Grupos como MPB4 e Quarteto em Cy, também com limitações para se reunirem, tentam marcar presença na internet. O primeiro resolveu a questão com um vídeo no qual cada integrante gravou sua participação de casa e, depois, as vozes e os instrumentos foram juntados. Já Cynara Faria, uma das fundadoras do Quarteto em Cy, cantou acompanhada dos filhos, representando o grupo.
Alguns artistas têm encontrado respaldo do projeto online Sesc Ao Vivo, do Sesc São Paulo, que, desde metade de abril, já trouxe 37 atrações musicais de nomes como Roberta Sá, Adriana Calcanhoto, Chico César, Marcelo Jeneci e Céu. Entre artistas com mais de 70 anos, já se apresentaram João Bosco, Joyce Moreno, Dori Caymmi e João Donato – todos se acompanharam, ou sejam, tocaram e cantaram. Juntas, as lives já somam mais de 2 milhões de visualizações.
O diretor regional da entidade, Danilo Santos de Miranda, diz que a escolha dos artistas segue os mesmos critérios que sempre marcaram a instituição, com um olhar para a diversidade de gêneros e públicos. Alguns dos shows estavam já estavam previstos para as unidades do Sesc, outros atendem propostas recebidas antes e depois da pandemia.
Miranda afirma que o Sesc está atento aos sem-live. “Estamos avaliando possibilidades, evitando ao máximo o deslocamento, preservando da melhor maneira possível a manutenção do isolamento social. A mensagem da instituição é para que as pessoas fiquem em casa”, diz. “O Sesc toma os mesmos cuidados com todos os artistas para evitar qualquer tipo de exposição, de modo que a instituição não incentiva o acesso de pessoas na casa dos artistas, ou a permanência de equipes externas no local”, complementa.
Fazer ou não fazer? Os shows presenciais ainda não têm previsão de volta. Mas, até lá, é importante o artista ficar em contato com o público, por meio de lives? “Quem não fizer live agora vai perder financeiramente, mas a pandemia vai passar e a história de muitos artistas é mais forte do que tudo isso”, acredita Thiago Marques Luiz, referindo-se aos veteranos.

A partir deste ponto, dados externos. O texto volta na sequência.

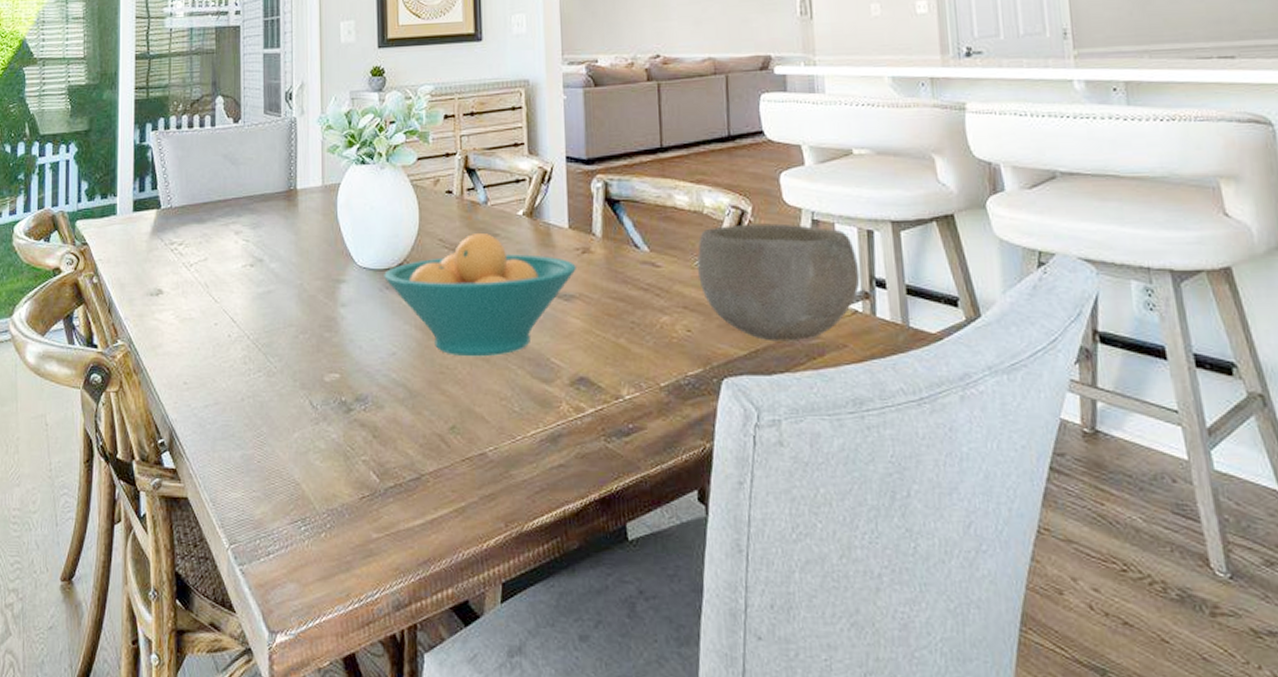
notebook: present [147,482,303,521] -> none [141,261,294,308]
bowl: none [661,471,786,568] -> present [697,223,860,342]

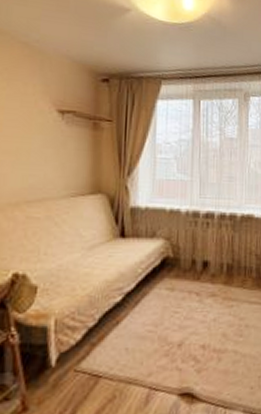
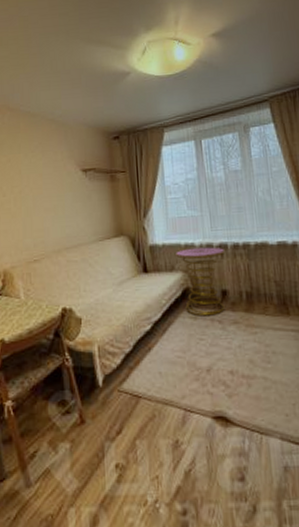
side table: none [159,214,212,288] -> present [176,247,226,316]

Para Marcus Preto, os artistas terão de repensar suas apresentações online, sob pena de cansarem o público. “Tem gente que está apenas trabalhando, apresentando seus sucessos. O formato vai se desgastar.”
O produtor Ricky Bonadio, que trabalhou com bandas como Charlie Brown Jr e CPM22, diz ser importante que o artista se mantenha ativo – e os que são “verdadeiros” se sairão melhor diante da falta de uma grande produção. “Esse momento deixa claro quem é quem, quais artistas são muitos produzidos e protegidos no palco e quais têm qualidade musical de verdade.”